Main

Here we report that males of a North American noctuid moth species, Helicoverpa zea, can distinguish strands of pheromone from those of a behavioural antagonist separated by no more than 1 mm and, at most, 0.001 seconds.

The pheromone blend for H. zea is a 20:1 ratio of two components: (Z)-11-hexadecenal (Z11-16:Ald) and (Z)-9-hexadecenal (Z9-16:Ald). We found that male H. zea readily flew upwind and touched a Pasteur pipette source emitting this blend when it was pulsed at 5 s−1 (with 0.02 s pulse duration; Fig. 1 , treatments 1 and 3).

Figure 1: Responses of male moths to pheromone mixtures.
figure 1

a, Percentage of H. zea males flying upwind to pulsed or continuous plumes of pheromone alone (10 μg Z11-16:Ald + 0.5 μg Z9-16:Ald, always on one filter paper) or to plumes of pheromone also containing the antagonist (5 μg Z11-16:Ac, loaded onto a second filter paper and placed in the same or in a different pipette from the pheromone). Treatments are numbered 1-8 (right). Treatments 2 and 4 are pheromone-alone treatments using a continuous-emission (non-pulsed) regime. Per cent responses in the same behavioural category having no letters in common are significantly different at P < 0.05; chi-square 2 × 2 test of independence. b, Treatment 5, visualized by TiCl4-generated smoke, consists of pulsed strands simultaneously generated at 5 s−1 with 0.02 s duration and 5 ml s−1 flow rate from two pipettes (P1 and P2) whose tips are separated by 1 mm.
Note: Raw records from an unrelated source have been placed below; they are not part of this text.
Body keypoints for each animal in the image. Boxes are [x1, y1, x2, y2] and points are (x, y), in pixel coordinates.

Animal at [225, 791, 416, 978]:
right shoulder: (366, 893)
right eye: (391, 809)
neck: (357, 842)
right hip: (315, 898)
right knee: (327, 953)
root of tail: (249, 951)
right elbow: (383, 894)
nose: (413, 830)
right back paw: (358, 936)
Ph., pheromone; antag., antagonist; arrows indicate incomplete mixing of the strands.

Significantly fewer males acted in this way when the antagonist (Z)-11-hexadecen-1-ol acetate (Z11-16:Ac) (ref. 5) was pulsed at the same frequency from the same pipette, the antagonist being added to a second filter paper at a loading of 50% of that of the pheromone (Fig. 1 , treatment 7).

However, weaker antagonism resulted from placing this same amount of antagonist on a filter paper in a separate pipette whose tip was stationed only 1 mm either upwind or downwind of the tip of the pheromone-emitting pipette. Emission from this pipette was pulsed simultaneously with the pheromone (Fig. 1 treatment 5). Several other wind-tunnel experiments using similar protocols resulted in similar outcomes (results not shown).
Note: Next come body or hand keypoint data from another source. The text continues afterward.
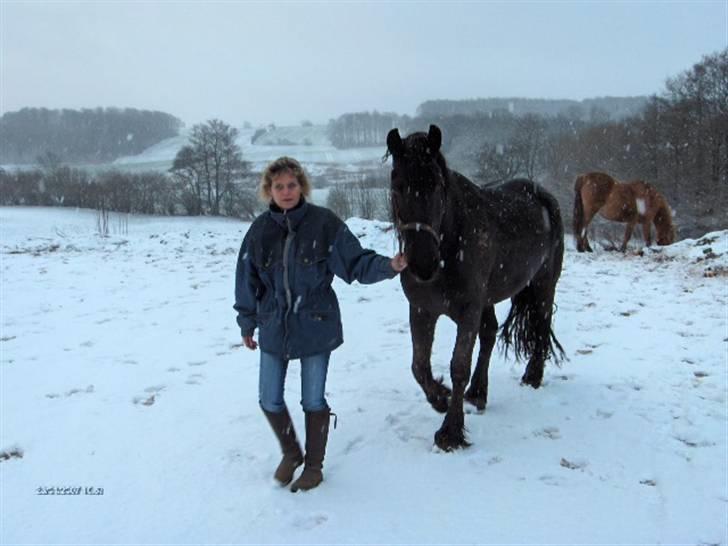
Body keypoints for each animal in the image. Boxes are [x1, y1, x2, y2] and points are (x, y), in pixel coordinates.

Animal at [384, 125, 564, 448]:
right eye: (397, 186)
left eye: (437, 186)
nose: (422, 264)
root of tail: (543, 195)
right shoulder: (422, 309)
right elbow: (419, 366)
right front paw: (440, 398)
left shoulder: (468, 310)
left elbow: (458, 366)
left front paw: (451, 431)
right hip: (489, 298)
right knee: (490, 334)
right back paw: (479, 392)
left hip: (544, 284)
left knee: (541, 326)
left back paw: (532, 376)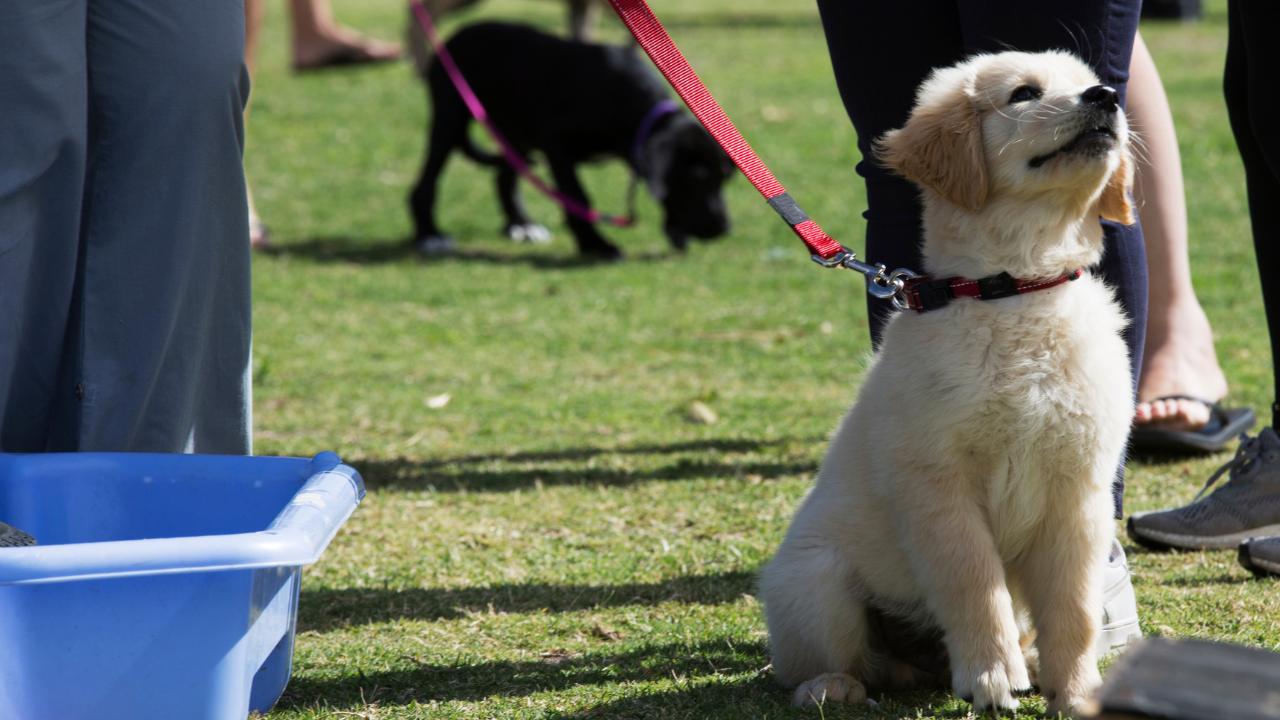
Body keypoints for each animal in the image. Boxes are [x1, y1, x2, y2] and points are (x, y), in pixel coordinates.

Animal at [409, 20, 732, 258]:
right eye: (697, 179)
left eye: (723, 180)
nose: (723, 229)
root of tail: (457, 35)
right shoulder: (557, 146)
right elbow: (577, 197)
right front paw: (596, 245)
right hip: (450, 116)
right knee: (426, 183)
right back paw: (430, 235)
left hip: (517, 136)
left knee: (504, 178)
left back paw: (521, 225)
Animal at [752, 49, 1136, 712]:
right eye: (1024, 93)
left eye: (1090, 82)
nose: (1106, 96)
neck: (1016, 292)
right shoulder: (938, 484)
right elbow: (974, 583)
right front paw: (991, 676)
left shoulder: (1079, 491)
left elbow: (1076, 609)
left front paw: (1077, 691)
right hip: (816, 580)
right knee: (827, 662)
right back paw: (832, 686)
Responses to other treatments suggested that the lack of optimal suppression of upwind flight to the non-coincident pulses was due to incomplete mixing of the strands of antagonist with those of the pheromone. The same two pipettes used in the pulsed treatment were made to emit continuously, allowing the plumes' two strands of antagonist and pheromone to mix more completely than during pulses as they travelled down the tunnel. Using this set-up, there was significantly greater antagonism of upwind flight (Fig. 1 , treatment 6) than during pulsing (Fig. 1 , treatment 5).

The intermittency of the signal was not in itself the cause of reduced antagonism. When the antagonist was loaded in the same pipette as the pheromone and pulsed (Fig. 1 , treatment 7), there was as much antagonism as when the continuous regime was used. This was the case regardless of whether or not continuous emission occurred with the antagonist in the same pipette (Fig. 1 , treatment 8) or in a separate pipette from the pheromone (Fig. 1 , treatment 6).

Measurements of the ratios of pheromone to antagonist emitted from the pipette tips6 showed that the ratio during separate emissions was 198:1, and during co-emission from the same pipette was 225:1. It should be stressed that the incomplete mixing during pulsing would only separate the strands by 1 mm at most, or by 0.003 s if the male moth were stationary in the 40 cm s−1 wind. Given the males' 90 cm s−1 airspeed generated by the moth flying mainly, but not entirely, straight upwind, this temporal separation would be 0.001 s at most.

We propose that the olfactory processing system responsible for this remarkably fine olfactory resolution may arise from the organization of antennal neurons. In Lepidoptera, including H. zea (ref. 6), antennal neurons tuned to a known antagonist are almost always co-compartmentalized within single receptor hairs with a neuron tuned to a pheromone component6,7,8,9. Only by sampling the air at the same point in space and time can a system integrating the inputs of two functionally different sensors, tuned to different compounds, determine whether there is complete spatial and temporal coincidence in the arrival of two odorants.

Such fine resolution could have evolved owing to its importance in mate finding. Males who could detect and respond to pure strands of pheromone, regardless of any imperfect mixing with antagonists, would have been at a selective mating advantage2,3,4.